Wiz Khalifa

Rolling Papers

Rolling Papers stands as Wiz Khalifa’s first release on a major label, Atlantic Records, and follows no less than nine mixtapes and two albums and the popularity-boosting US No.1 ‘Black and Yellow’. All of the obligatory boxes for subject matter are ticked: drinking, rolling joints, hoes, money etc – it’s a rap autopilot that engages all too often, with the only variety seeming to occur when these topics are interwoven: "meet a girl teach her how to roll papers…" You get the picture. This tendency to retread his own footsteps and revert back to the pop rap blueprint as drawn by Dre and Snoop Dogg is fine, just don’t do it on every track. The preoccupation with weed outshines all others, and surpasses its status as a hip-hop cliché and becomes an obsession which dominates virtually all of his lyrical content one way or another.

Having said this, ‘When I’m Gone’ is a surprisingly insightful opening to the album. Khalifa raps about the inevitable decline of his star, that his expensive lifestyle won’t be able to last forever, promoting the simple maxim of "living for the moment". ‘Wake Up’ continues this self-reflection, and the desire to never leave its comforting bubble. This injection of character and intrigue on top of a breezy, summertime beat means that it is one of the few standout tracks on the album, working sadly as more of a saving grace than a highlight.

‘Roll Up’ features tacky synths from the start and develops into a cheesy beachside ballad that wouldn’t look out of place on a Nelly LP. ‘No Sleep’ is Asher Roth’s ‘I Love College’ combined with an autotuned chorus that sounds eerily similar to Mark Hoppus’ voice. Songs like ‘Hopes and Dreams’ lack any kind of wit and don’t seem to want to aspire to anything higher than a bog-standard album track, while ‘Fly Solo’ is posing as a B.O.B/ Bruno Mars b-side. It’s difficult to shrug off the feeling that Khalifa seems content with his US number one and believes that his work is already done.

So is pop rap really the way for Khalifa to go? He has created a paean to living the hedonistic, care-free high life that certainly suits his inherently catchy style and delivery, yet with this outlook comes limited scope for imagination or ambition. His conversational and laid back flow is appealing enough; he knows what he’s good at and doesn’t choose to venture down the road of social politics or intricate rhyme patterns displayed by, say, Doom or Mos Def. Yet the downside of this means that there is a distinct lack of memorable or engaging verses on Rolling Papers as a whole, leaving it spectacularly bland.

Why is this? For a start, the record seems to be tripping over its own heels in trying to be chart-friendly and appeal to the same people that lapped up anything released by Young Money last year, but ends up just sounding too trite and shallow.

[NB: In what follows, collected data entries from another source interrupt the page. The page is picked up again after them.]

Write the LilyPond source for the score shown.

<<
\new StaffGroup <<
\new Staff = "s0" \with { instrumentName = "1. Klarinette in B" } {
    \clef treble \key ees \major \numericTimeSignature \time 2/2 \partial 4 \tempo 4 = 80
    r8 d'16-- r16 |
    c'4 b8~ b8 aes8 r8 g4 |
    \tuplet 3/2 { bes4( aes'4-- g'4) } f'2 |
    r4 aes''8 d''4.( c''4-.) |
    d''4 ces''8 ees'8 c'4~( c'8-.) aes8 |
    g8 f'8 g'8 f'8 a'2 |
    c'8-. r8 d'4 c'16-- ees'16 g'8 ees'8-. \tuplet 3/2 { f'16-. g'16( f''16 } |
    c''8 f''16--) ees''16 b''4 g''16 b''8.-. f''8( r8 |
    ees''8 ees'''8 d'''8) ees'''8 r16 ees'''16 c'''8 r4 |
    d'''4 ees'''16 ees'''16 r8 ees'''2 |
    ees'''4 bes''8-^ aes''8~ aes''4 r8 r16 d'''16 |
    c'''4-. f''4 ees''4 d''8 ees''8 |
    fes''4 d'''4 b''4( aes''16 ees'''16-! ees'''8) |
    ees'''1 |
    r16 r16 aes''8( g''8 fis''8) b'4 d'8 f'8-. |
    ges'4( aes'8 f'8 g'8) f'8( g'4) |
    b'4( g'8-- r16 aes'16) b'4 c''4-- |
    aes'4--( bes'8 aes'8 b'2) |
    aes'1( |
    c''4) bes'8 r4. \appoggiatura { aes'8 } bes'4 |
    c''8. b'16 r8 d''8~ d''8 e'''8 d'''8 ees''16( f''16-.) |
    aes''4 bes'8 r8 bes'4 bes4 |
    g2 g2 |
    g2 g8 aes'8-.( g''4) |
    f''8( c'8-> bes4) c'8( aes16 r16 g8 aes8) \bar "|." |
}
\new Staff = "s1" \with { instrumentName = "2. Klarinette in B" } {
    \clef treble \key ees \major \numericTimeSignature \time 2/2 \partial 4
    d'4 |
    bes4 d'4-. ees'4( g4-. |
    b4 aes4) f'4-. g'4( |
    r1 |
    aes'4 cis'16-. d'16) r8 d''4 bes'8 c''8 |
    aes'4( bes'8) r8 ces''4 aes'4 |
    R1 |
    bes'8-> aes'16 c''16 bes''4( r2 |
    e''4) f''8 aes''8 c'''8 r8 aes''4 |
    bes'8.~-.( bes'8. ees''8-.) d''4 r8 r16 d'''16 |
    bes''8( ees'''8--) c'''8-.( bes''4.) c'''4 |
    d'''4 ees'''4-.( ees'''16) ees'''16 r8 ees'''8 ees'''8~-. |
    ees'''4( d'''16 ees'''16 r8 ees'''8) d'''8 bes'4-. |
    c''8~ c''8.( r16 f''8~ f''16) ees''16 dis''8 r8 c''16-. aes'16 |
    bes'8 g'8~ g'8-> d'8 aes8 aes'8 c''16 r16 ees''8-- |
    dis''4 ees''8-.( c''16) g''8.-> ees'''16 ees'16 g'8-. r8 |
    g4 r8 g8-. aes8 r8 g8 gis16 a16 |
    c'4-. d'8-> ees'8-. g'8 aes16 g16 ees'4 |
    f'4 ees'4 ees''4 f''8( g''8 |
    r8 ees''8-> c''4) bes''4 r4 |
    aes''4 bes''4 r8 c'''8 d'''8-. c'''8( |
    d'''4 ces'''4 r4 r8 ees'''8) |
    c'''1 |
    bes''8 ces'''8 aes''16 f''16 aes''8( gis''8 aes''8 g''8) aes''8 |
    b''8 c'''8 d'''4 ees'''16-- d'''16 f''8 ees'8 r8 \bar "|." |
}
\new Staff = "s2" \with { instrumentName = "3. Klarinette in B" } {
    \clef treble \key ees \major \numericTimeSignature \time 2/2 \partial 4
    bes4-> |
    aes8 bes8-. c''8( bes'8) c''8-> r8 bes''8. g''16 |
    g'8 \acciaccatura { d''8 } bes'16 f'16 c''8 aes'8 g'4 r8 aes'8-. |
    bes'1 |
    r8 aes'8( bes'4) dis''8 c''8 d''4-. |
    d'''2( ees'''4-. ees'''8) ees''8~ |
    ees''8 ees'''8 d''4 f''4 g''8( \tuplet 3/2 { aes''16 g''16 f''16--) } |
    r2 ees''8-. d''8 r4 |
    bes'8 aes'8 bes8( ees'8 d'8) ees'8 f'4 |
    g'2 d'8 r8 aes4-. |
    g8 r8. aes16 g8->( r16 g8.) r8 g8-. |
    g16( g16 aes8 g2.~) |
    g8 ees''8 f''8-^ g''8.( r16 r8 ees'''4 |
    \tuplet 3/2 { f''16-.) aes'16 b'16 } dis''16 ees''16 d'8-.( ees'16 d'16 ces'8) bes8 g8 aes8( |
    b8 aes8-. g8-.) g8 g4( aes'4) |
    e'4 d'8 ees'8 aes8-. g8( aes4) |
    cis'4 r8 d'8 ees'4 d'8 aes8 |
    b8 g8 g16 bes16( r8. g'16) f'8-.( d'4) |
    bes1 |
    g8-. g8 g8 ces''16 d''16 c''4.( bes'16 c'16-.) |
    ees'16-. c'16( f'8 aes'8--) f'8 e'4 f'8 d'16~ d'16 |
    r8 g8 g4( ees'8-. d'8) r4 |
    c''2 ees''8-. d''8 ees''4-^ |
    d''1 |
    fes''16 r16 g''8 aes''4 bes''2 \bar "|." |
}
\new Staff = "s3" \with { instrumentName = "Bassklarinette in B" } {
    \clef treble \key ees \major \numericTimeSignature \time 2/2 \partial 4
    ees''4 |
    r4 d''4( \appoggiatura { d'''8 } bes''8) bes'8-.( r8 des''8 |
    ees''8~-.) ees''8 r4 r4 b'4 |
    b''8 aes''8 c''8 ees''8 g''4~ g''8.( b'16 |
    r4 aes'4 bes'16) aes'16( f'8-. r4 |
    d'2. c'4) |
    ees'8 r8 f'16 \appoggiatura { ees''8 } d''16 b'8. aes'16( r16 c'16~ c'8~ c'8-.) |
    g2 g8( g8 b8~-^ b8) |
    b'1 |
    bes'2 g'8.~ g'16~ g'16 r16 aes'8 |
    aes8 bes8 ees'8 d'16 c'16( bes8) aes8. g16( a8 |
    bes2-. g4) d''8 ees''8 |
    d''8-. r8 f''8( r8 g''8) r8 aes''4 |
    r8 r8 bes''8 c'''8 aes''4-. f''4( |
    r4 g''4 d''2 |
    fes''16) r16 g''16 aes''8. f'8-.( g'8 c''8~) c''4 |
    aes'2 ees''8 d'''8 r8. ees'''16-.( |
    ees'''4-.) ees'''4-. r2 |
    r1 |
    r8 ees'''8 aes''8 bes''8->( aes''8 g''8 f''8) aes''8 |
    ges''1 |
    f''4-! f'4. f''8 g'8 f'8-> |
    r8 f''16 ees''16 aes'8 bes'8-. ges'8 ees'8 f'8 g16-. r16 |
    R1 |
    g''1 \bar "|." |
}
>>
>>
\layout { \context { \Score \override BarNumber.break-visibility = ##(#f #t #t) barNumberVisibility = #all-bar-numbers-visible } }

Tellingly, Stargate (named producers here) have previously worked for Ne-Yo and Rihanna, which suggests that Khalifa is somewhat forcedly walking a tightrope between pop rap and R’n’B, one crossed on such tracks as ‘Top Floor’. This is not just a slight on Wiz Khalifa but the limiting nature of the record industry; how a rapper has to saturate his sound to a profound level of mediocrity in order to be commercially safe and radio-friendly. Tha Carter IV can’t come soon enough.